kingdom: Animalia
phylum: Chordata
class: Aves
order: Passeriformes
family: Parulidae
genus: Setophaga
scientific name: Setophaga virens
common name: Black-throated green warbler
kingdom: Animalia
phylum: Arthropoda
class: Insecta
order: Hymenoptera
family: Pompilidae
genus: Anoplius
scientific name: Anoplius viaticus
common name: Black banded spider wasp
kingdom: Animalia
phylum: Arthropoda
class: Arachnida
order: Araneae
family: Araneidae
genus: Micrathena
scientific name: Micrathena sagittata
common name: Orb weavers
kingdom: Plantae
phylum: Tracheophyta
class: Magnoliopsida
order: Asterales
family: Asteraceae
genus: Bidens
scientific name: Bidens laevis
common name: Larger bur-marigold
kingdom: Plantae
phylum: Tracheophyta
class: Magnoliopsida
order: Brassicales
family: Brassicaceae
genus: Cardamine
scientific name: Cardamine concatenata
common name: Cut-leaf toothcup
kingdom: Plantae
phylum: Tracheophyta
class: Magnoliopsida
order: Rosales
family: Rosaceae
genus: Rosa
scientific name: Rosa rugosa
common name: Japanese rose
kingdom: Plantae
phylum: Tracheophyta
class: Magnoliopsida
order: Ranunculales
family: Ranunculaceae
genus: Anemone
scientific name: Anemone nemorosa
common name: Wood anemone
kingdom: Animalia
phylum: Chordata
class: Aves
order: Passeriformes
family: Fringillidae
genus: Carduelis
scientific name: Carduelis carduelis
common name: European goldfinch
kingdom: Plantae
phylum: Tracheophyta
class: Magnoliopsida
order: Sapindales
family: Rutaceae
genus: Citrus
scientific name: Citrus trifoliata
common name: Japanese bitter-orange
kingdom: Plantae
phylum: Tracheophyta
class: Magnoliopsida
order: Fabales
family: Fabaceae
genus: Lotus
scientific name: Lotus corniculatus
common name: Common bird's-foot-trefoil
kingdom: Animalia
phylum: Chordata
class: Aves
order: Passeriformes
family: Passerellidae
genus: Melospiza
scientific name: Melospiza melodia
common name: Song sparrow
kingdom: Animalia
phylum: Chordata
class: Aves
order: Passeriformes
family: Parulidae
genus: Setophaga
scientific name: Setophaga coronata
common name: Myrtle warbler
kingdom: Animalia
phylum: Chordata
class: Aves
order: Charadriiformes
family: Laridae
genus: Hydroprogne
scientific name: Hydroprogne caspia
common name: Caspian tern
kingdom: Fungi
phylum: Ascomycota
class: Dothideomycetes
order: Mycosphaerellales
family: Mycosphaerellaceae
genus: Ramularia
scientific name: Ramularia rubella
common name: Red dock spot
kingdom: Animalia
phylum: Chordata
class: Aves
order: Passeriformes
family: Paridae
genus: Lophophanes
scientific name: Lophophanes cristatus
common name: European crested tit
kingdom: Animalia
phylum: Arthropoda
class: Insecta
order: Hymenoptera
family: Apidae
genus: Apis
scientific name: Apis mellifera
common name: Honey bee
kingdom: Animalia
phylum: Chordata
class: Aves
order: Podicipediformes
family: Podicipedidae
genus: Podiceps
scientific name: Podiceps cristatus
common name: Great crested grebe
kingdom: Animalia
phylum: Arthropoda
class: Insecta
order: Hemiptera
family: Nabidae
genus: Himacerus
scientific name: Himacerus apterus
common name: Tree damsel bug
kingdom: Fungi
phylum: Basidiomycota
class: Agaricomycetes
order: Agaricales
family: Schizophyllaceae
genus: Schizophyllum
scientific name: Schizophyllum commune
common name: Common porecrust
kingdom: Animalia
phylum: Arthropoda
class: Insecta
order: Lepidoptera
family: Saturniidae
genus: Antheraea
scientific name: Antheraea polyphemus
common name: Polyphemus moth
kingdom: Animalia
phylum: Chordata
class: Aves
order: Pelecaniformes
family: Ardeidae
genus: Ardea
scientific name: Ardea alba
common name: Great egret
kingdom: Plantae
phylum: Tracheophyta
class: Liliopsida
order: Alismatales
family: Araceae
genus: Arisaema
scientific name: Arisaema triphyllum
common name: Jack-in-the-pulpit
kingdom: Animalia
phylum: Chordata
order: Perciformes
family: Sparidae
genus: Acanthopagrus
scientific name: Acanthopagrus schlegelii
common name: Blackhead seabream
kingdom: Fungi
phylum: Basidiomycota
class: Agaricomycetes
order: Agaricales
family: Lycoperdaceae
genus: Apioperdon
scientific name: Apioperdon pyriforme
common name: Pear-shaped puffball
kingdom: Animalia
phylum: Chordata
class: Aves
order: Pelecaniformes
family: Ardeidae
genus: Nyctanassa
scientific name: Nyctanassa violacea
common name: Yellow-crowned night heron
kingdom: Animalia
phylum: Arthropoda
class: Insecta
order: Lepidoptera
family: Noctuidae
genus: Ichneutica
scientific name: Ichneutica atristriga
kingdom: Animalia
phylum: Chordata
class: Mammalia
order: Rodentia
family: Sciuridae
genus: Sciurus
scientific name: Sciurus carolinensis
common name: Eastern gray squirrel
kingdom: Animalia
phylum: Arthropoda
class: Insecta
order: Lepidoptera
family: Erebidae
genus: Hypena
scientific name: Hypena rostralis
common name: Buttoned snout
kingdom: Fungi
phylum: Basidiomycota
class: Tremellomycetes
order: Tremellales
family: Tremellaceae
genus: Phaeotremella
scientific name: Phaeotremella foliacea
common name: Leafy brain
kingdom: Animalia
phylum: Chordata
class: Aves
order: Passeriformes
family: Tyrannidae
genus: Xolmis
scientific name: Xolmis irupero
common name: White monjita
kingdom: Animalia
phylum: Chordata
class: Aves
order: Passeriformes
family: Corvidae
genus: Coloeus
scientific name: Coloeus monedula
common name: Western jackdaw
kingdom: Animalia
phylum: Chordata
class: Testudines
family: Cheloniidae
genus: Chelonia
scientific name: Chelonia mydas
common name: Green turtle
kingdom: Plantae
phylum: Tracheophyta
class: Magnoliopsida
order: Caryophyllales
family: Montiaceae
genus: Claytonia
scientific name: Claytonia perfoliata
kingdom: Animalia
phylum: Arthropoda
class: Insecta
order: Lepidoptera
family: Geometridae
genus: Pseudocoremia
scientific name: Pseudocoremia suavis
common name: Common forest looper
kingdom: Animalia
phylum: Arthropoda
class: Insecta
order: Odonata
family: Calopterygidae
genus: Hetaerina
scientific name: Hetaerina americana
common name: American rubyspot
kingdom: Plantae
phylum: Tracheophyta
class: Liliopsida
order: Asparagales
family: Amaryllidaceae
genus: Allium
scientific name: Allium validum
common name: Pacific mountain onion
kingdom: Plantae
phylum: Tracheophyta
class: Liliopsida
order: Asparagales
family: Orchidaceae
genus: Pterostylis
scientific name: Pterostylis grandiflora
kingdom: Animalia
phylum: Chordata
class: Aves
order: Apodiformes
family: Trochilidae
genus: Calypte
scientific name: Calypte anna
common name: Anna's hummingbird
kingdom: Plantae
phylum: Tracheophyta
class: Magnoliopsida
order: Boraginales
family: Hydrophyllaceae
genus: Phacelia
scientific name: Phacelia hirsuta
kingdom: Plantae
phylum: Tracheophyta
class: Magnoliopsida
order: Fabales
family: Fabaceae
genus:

..............................

## EXERCISE DETAILS
Repeat all of these lines, renaming every "common name" to "vernacular name" and leaving everything else unchanged.

## EXERCISE RESPONSE
kingdom: Animalia
phylum: Chordata
class: Aves
order: Passeriformes
family: Parulidae
genus: Setophaga
scientific name: Setophaga virens
vernacular name: Black-throated green warbler
kingdom: Animalia
phylum: Arthropoda
class: Insecta
order: Hymenoptera
family: Pompilidae
genus: Anoplius
scientific name: Anoplius viaticus
vernacular name: Black banded spider wasp
kingdom: Animalia
phylum: Arthropoda
class: Arachnida
order: Araneae
family: Araneidae
genus: Micrathena
scientific name: Micrathena sagittata
vernacular name: Orb weavers
kingdom: Plantae
phylum: Tracheophyta
class: Magnoliopsida
order: Asterales
family: Asteraceae
genus: Bidens
scientific name: Bidens laevis
vernacular name: Larger bur-marigold
kingdom: Plantae
phylum: Tracheophyta
class: Magnoliopsida
order: Brassicales
family: Brassicaceae
genus: Cardamine
scientific name: Cardamine concatenata
vernacular name: Cut-leaf toothcup
kingdom: Plantae
phylum: Tracheophyta
class: Magnoliopsida
order: Rosales
family: Rosaceae
genus: Rosa
scientific name: Rosa rugosa
vernacular name: Japanese rose
kingdom: Plantae
phylum: Tracheophyta
class: Magnoliopsida
order: Ranunculales
family: Ranunculaceae
genus: Anemone
scientific name: Anemone nemorosa
vernacular name: Wood anemone
kingdom: Animalia
phylum: Chordata
class: Aves
order: Passeriformes
family: Fringillidae
genus: Carduelis
scientific name: Carduelis carduelis
vernacular name: European goldfinch
kingdom: Plantae
phylum: Tracheophyta
class: Magnoliopsida
order: Sapindales
family: Rutaceae
genus: Citrus
scientific name: Citrus trifoliata
vernacular name: Japanese bitter-orange
kingdom: Plantae
phylum: Tracheophyta
class: Magnoliopsida
order: Fabales
family: Fabaceae
genus: Lotus
scientific name: Lotus corniculatus
vernacular name: Common bird's-foot-trefoil
kingdom: Animalia
phylum: Chordata
class: Aves
order: Passeriformes
family: Passerellidae
genus: Melospiza
scientific name: Melospiza melodia
vernacular name: Song sparrow
kingdom: Animalia
phylum: Chordata
class: Aves
order: Passeriformes
family: Parulidae
genus: Setophaga
scientific name: Setophaga coronata
vernacular name: Myrtle warbler
kingdom: Animalia
phylum: Chordata
class: Aves
order: Charadriiformes
family: Laridae
genus: Hydroprogne
scientific name: Hydroprogne caspia
vernacular name: Caspian tern
kingdom: Fungi
phylum: Ascomycota
class: Dothideomycetes
order: Mycosphaerellales
family: Mycosphaerellaceae
genus: Ramularia
scientific name: Ramularia rubella
vernacular name: Red dock spot
kingdom: Animalia
phylum: Chordata
class: Aves
order: Passeriformes
family: Paridae
genus: Lophophanes
scientific name: Lophophanes cristatus
vernacular name: European crested tit
kingdom: Animalia
phylum: Arthropoda
class: Insecta
order: Hymenoptera
family: Apidae
genus: Apis
scientific name: Apis mellifera
vernacular name: Honey bee
kingdom: Animalia
phylum: Chordata
class: Aves
order: Podicipediformes
family: Podicipedidae
genus: Podiceps
scientific name: Podiceps cristatus
vernacular name: Great crested grebe
kingdom: Animalia
phylum: Arthropoda
class: Insecta
order: Hemiptera
family: Nabidae
genus: Himacerus
scientific name: Himacerus apterus
vernacular name: Tree damsel bug
kingdom: Fungi
phylum: Basidiomycota
class: Agaricomycetes
order: Agaricales
family: Schizophyllaceae
genus: Schizophyllum
scientific name: Schizophyllum commune
vernacular name: Common porecrust
kingdom: Animalia
phylum: Arthropoda
class: Insecta
order: Lepidoptera
family: Saturniidae
genus: Antheraea
scientific name: Antheraea polyphemus
vernacular name: Polyphemus moth
kingdom: Animalia
phylum: Chordata
class: Aves
order: Pelecaniformes
family: Ardeidae
genus: Ardea
scientific name: Ardea alba
vernacular name: Great egret
kingdom: Plantae
phylum: Tracheophyta
class: Liliopsida
order: Alismatales
family: Araceae
genus: Arisaema
scientific name: Arisaema triphyllum
vernacular name: Jack-in-the-pulpit
kingdom: Animalia
phylum: Chordata
order: Perciformes
family: Sparidae
genus: Acanthopagrus
scientific name: Acanthopagrus schlegelii
vernacular name: Blackhead seabream
kingdom: Fungi
phylum: Basidiomycota
class: Agaricomycetes
order: Agaricales
family: Lycoperdaceae
genus: Apioperdon
scientific name: Apioperdon pyriforme
vernacular name: Pear-shaped puffball
kingdom: Animalia
phylum: Chordata
class: Aves
order: Pelecaniformes
family: Ardeidae
genus: Nyctanassa
scientific name: Nyctanassa violacea
vernacular name: Yellow-crowned night heron
kingdom: Animalia
phylum: Arthropoda
class: Insecta
order: Lepidoptera
family: Noctuidae
genus: Ichneutica
scientific name: Ichneutica atristriga
kingdom: Animalia
phylum: Chordata
class: Mammalia
order: Rodentia
family: Sciuridae
genus: Sciurus
scientific name: Sciurus carolinensis
vernacular name: Eastern gray squirrel
kingdom: Animalia
phylum: Arthropoda
class: Insecta
order: Lepidoptera
family: Erebidae
genus: Hypena
scientific name: Hypena rostralis
vernacular name: Buttoned snout
kingdom: Fungi
phylum: Basidiomycota
class: Tremellomycetes
order: Tremellales
family: Tremellaceae
genus: Phaeotremella
scientific name: Phaeotremella foliacea
vernacular name: Leafy brain
kingdom: Animalia
phylum: Chordata
class: Aves
order: Passeriformes
family: Tyrannidae
genus: Xolmis
scientific name: Xolmis irupero
vernacular name: White monjita
kingdom: Animalia
phylum: Chordata
class: Aves
order: Passeriformes
family: Corvidae
genus: Coloeus
scientific name: Coloeus monedula
vernacular name: Western jackdaw
kingdom: Animalia
phylum: Chordata
class: Testudines
family: Cheloniidae
genus: Chelonia
scientific name: Chelonia mydas
vernacular name: Green turtle
kingdom: Plantae
phylum: Tracheophyta
class: Magnoliopsida
order: Caryophyllales
family: Montiaceae
genus: Claytonia
scientific name: Claytonia perfoliata
kingdom: Animalia
phylum: Arthropoda
class: Insecta
order: Lepidoptera
family: Geometridae
genus: Pseudocoremia
scientific name: Pseudocoremia suavis
vernacular name: Common forest looper
kingdom: Animalia
phylum: Arthropoda
class: Insecta
order: Odonata
family: Calopterygidae
genus: Hetaerina
scientific name: Hetaerina americana
vernacular name: American rubyspot
kingdom: Plantae
phylum: Tracheophyta
class: Liliopsida
order: Asparagales
family: Amaryllidaceae
genus: Allium
scientific name: Allium validum
vernacular name: Pacific mountain onion
kingdom: Plantae
phylum: Tracheophyta
class: Liliopsida
order: Asparagales
family: Orchidaceae
genus: Pterostylis
scientific name: Pterostylis grandiflora
kingdom: Animalia
phylum: Chordata
class: Aves
order: Apodiformes
family: Trochilidae
genus: Calypte
scientific name: Calypte anna
vernacular name: Anna's hummingbird
kingdom: Plantae
phylum: Tracheophyta
class: Magnoliopsida
order: Boraginales
family: Hydrophyllaceae
genus: Phacelia
scientific name: Phacelia hirsuta
kingdom: Plantae
phylum: Tracheophyta
class: Magnoliopsida
order: Fabales
family: Fabaceae
genus:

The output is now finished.